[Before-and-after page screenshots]
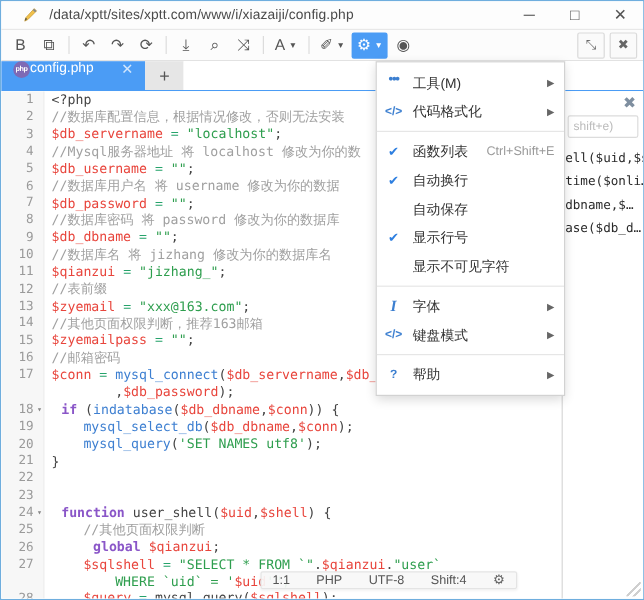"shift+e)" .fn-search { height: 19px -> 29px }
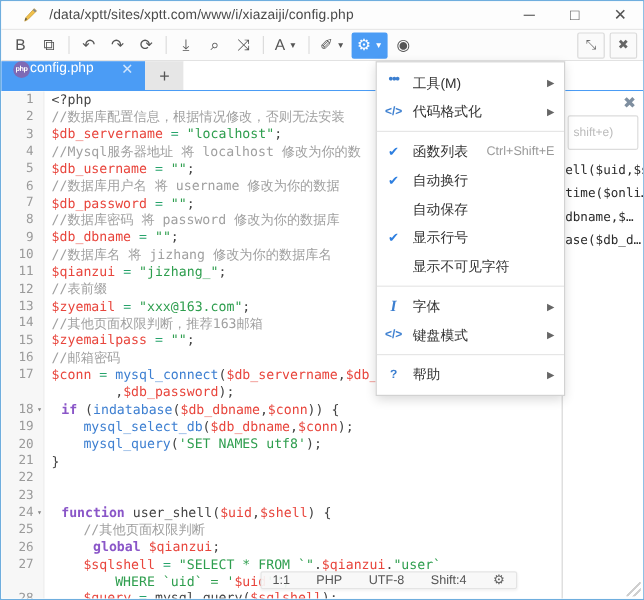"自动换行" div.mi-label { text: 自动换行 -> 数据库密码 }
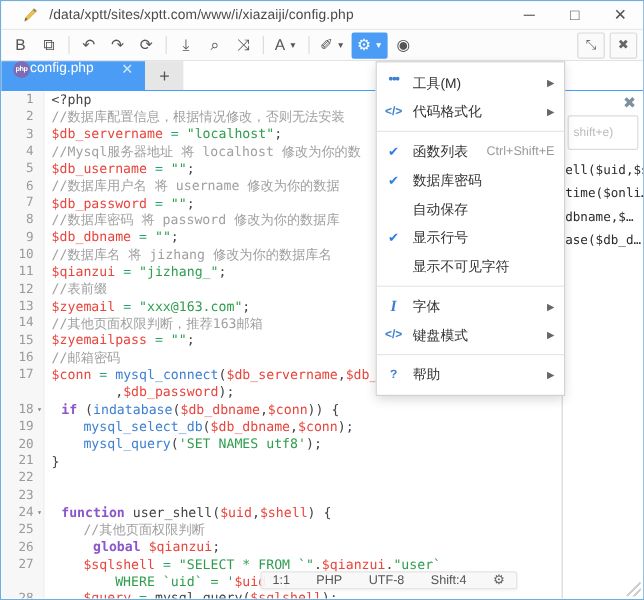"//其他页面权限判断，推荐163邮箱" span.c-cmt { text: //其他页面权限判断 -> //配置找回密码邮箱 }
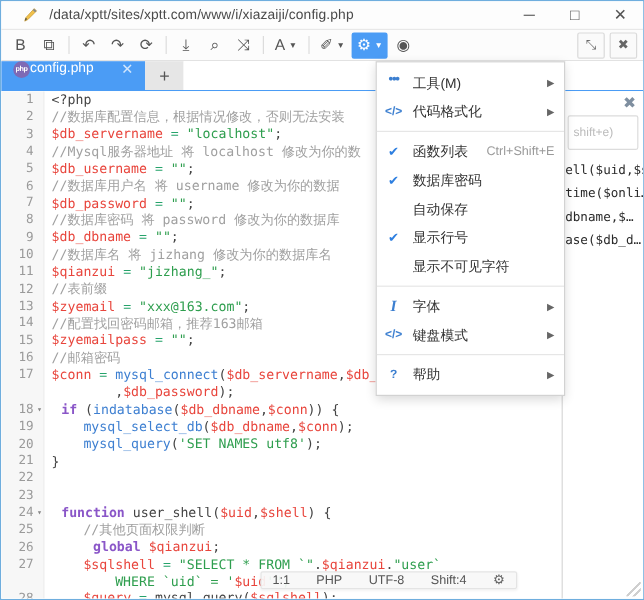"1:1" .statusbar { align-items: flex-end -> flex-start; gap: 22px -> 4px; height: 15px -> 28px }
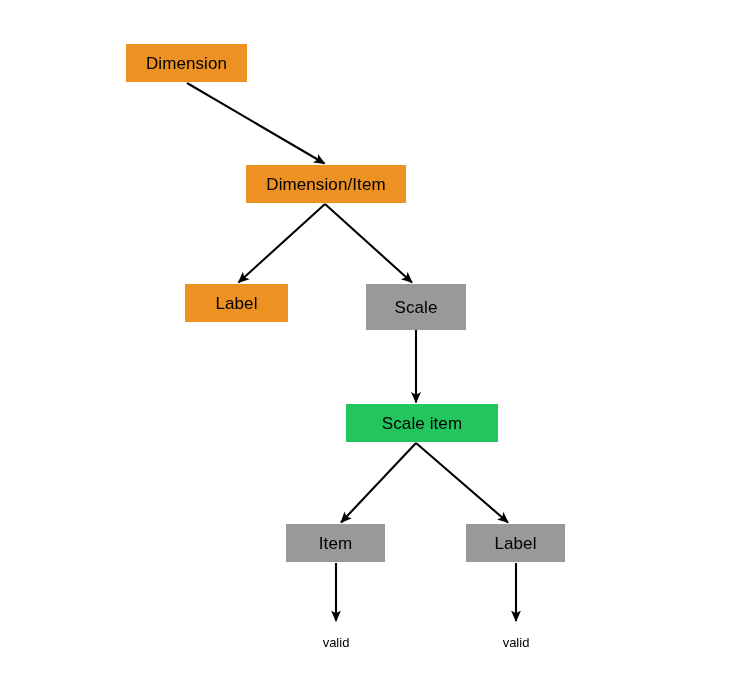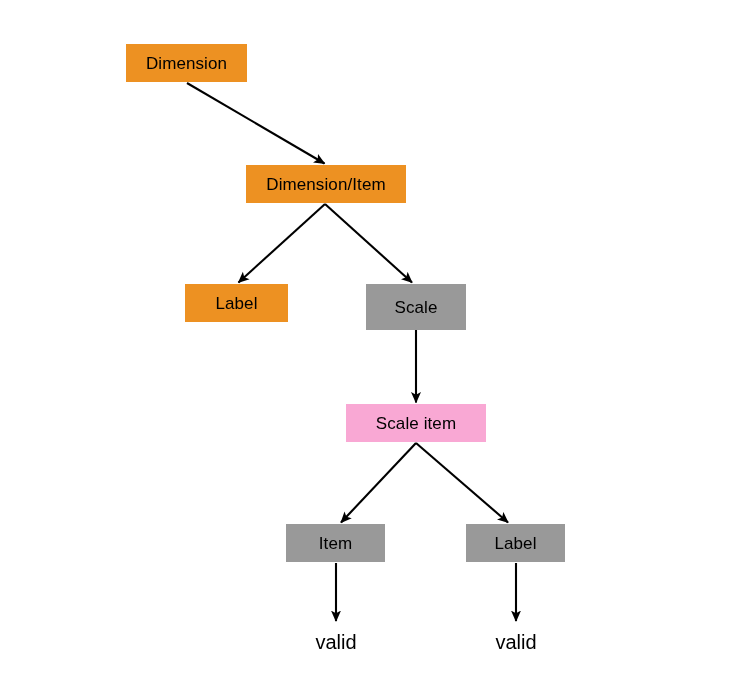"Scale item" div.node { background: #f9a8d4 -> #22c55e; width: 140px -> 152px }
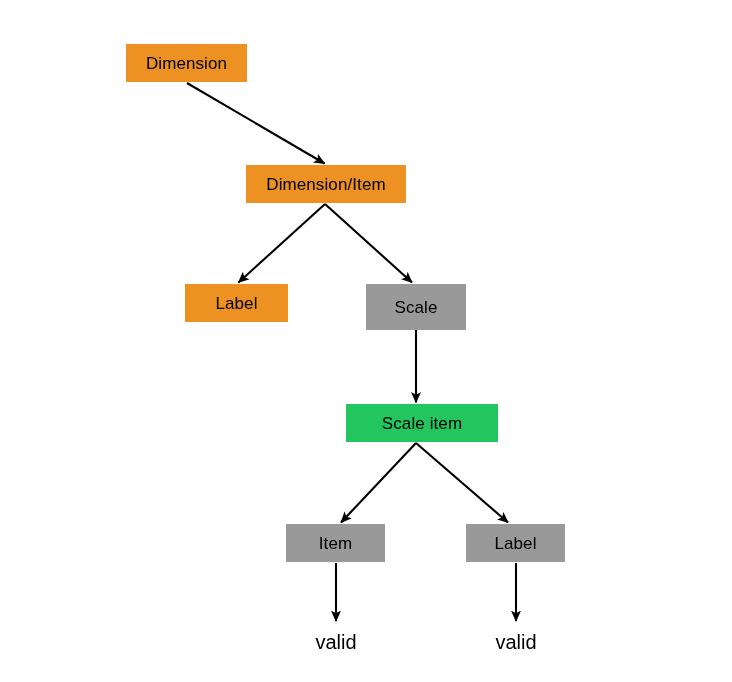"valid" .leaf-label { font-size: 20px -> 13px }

▶ What is being asked: Your copy should hold every entry exactly as written, but none of the pictures.

▶ Completed task:
"shift+e)" .fn-search { height: 19px -> 29px }
"自动换行" div.mi-label { text: 自动换行 -> 数据库密码 }
"//其他页面权限判断，推荐163邮箱" span.c-cmt { text: //其他页面权限判断 -> //配置找回密码邮箱 }
"1:1" .statusbar { align-items: flex-end -> flex-start; gap: 22px -> 4px; height: 15px -> 28px }
"Scale item" div.node { background: #f9a8d4 -> #22c55e; width: 140px -> 152px }
"valid" .leaf-label { font-size: 20px -> 13px }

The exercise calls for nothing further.